━━━ Input for this task

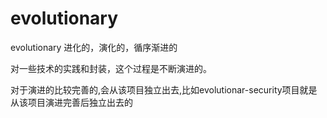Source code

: # evolutionary

evolutionary 进化的，演化的，循序渐进的

对一些技术的实践和封装，这个过程是不断演进的。

对于演进的比较完善的,会从该项目独立出去,比如evolutionar-security项目就是从该项目演进完善后独立出去的

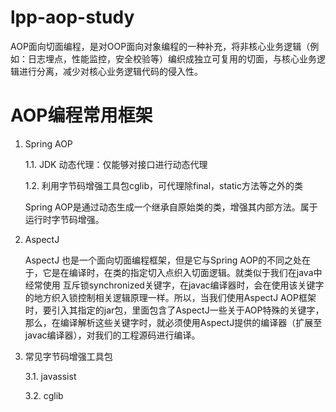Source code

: # lpp-aop-study
AOP面向切面编程，是对OOP面向对象编程的一种补充，将非核心业务逻辑（例如：日志埋点，性能监控，安全校验等）编织成独立可复用的切面，与核心业务逻辑进行分离，减少对核心业务逻辑代码的侵入性。

# AOP编程常用框架
1. Spring AOP
   
   1.1. JDK 动态代理：仅能够对接口进行动态代理
   
   1.2. 利用字节码增强工具包cglib，可代理除final，static方法等之外的类
   
   Spring AOP是通过动态生成一个继承自原始类的类，增强其内部方法。属于运行时字节码增强。

2. AspectJ
  
   AspectJ 也是一个面向切面编程框架，但是它与Spring AOP的不同之处在于，它是在编译时，在类的指定切入点织入切面逻辑。就类似于我们在java中经常使用
   互斥锁synchronized关键字，在javac编译器时，会在使用该关键字的地方织入锁控制相关逻辑原理一样。所以，当我们使用AspectJ AOP框架时，要引入其指定的jar包，里面包含了AspectJ一些关于AOP特殊的关键字，那么，在编译解析这些关键字时，就必须使用AspectJ提供的编译器（扩展至javac编译器），对我们的工程源码进行编译。
   
3. 常见字节码增强工具包
   
   3.1. javassist
   
   3.2. cglib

━━━━━━

Work item
Express the lines above as a JSON list of strings, one string per line, omitting blank lines and leaving out the pictures.

Response to the exercise
[
  "Source code",
  ": # evolutionary",
  "evolutionary 进化的，演化的，循序渐进的",
  "对一些技术的实践和封装，这个过程是不断演进的。",
  "对于演进的比较完善的,会从该项目独立出去,比如evolutionar-security项目就是从该项目演进完善后独立出去的",
  "Source code",
  ": # lpp-aop-study",
  "AOP面向切面编程，是对OOP面向对象编程的一种补充，将非核心业务逻辑（例如：日志埋点，性能监控，安全校验等）编织成独立可复用的切面，与核心业务逻辑进行分离，减少对核心业务逻辑代码的侵入性。",
  "# AOP编程常用框架",
  "1. Spring AOP",
  "   1.1. JDK 动态代理：仅能够对接口进行动态代理",
  "   1.2. 利用字节码增强工具包cglib，可代理除final，static方法等之外的类",
  "   Spring AOP是通过动态生成一个继承自原始类的类，增强其内部方法。属于运行时字节码增强。",
  "2. AspectJ",
  "   AspectJ 也是一个面向切面编程框架，但是它与Spring AOP的不同之处在于，它是在编译时，在类的指定切入点织入切面逻辑。就类似于我们在java中经常使用",
  "   互斥锁synchronized关键字，在javac编译器时，会在使用该关键字的地方织入锁控制相关逻辑原理一样。所以，当我们使用AspectJ AOP框架时，要引入其指定的jar包，里面包含了AspectJ一些关于AOP特殊的关键字，那么，在编译解析这些关键字时，就必须使用AspectJ提供的编译器（扩展至javac编译器），对我们的工程源码进行编译。",
  "3. 常见字节码增强工具包",
  "   3.1. javassist",
  "   3.2. cglib"
]